9. TANK(S) IN THIS AGREEMENT ARE DESIGNED FOR ATMOSPHERIC PRESSURE. PROPER VENTING REQUIRED. NOT DESIGNED FOR OVER THE ROAD USE. BUYER ASSUMES ALL LIABILITY FOR ALTERNATIONS, ADDITIONS OR MODIFICATION IT REQUIRES IMPERIAL STEEL TO MAKE TO INDUSTRY STANDARD DESIGNS AND PRODUCTS.

10. Imperial Steel maintains the following policies for returns and allowances:

(a) All claims for damaged material must be reported in writing within thirty (30) days from the date of invoice. Imperial Steel is not liable for back charges on replacement of defective material.

(b) All claims for damaged material must be made before the material is removed from the delivery site.

(c) No returns will be allowed on specially ordered merchandise.

(d) Any assessments against Imperial Steel for returned out-of-stock merchandise will be passed on to Purchaser.

(e) No credit will be given for any materials not purchased through Imperial Steel.

(f) No credit will be given for discounted material.

(g) Pick up returns by Imperial Steel’s truck will be made only as can be scheduled with regular deliveries, and Purchaser will be charged a reasonable fee for such pick up.

(h) Merchandise returned for a cash refund must be accompanied by a purchase invoice; no cash refund will be given to any Purchaser who owes a balance on such Purchaser’s account.

(i) All returned merchandise must be in good condition and inspected by the proper authority before any credit will be given, and all returned merchandise shall be subject to reasonable handling charges.

11. At the option of Imperial Steel, any controversy or claim arising out of or relating to this contract, or the breach thereof, shall be settled by arbitration held in Texas, in accordance with the rules of the American Arbitration Association, and judgment upon any award thereon may be entered in any court having jurisdiction.

12. This contract shall be governed by and construed according to the laws of the State of Texas.
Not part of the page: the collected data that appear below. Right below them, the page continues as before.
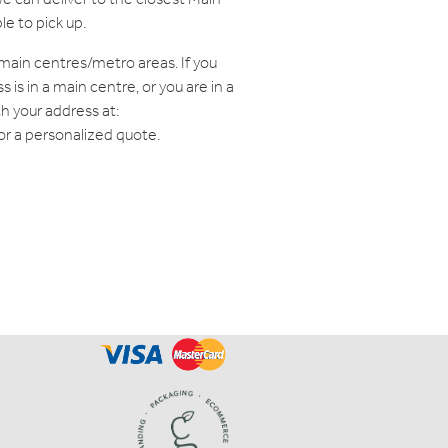
le to pick up.
o main centres/metro areas. If you
is in a main centre, or you are in a
th your address at:
or a personalized quote.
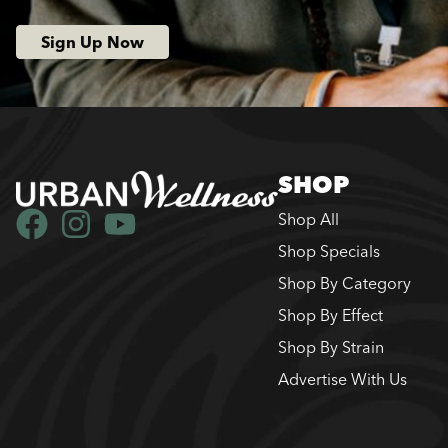
Sign Up Now
SHOP
Shop All
Shop Specials
Shop By Category
Shop By Effect
Shop By Strain
Advertise With Us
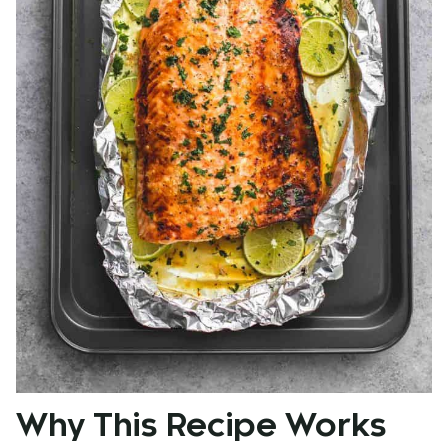
Why This Recipe Works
13. This contract constitutes the entire agreement between the parties and all prior representations and understandings, which include certain Schedule A’s, to this Master Terms and Conditions of Sale have been incorporated herein and the terms herein supersede the terms of the Purchaser’s purchase order, if any.

14. Interest at the maximum rate allowed under Texas law will be charged on all past due invoices.

15. Purchaser agrees to indemnify Imperial Steel for all legal and collection fees and costs incurred to collect delinquent invoices.

16. Set-Off. Buyer authorizes Imperial Steel to apply toward payment of any monies that become due Imperial Steel hereunder any sums which may now or hereafter be owed to buyer by Imperial Steel.

17. Patent Infringement. If any of the goods are to be furnished to buyer’s specification, buyer agrees to indemnify Imperial Steel and its successors and assigns, against all liabilities and expenses resulting from any claim of infringement of any patent or other proprietary right in connection with the production of such goods.

18. Purchaser shall be solely responsible for conforming with industry recommended practices/guidelines relating to the installation and maintenance of the tank(s) as well as compliance with state and local laws, including but not limited to construction and maintenance of secondary containment facilities and other applicable laws.

19. Purchaser agrees that the tank(s) purchased from Imperial Steel will only be used for the purposes designed.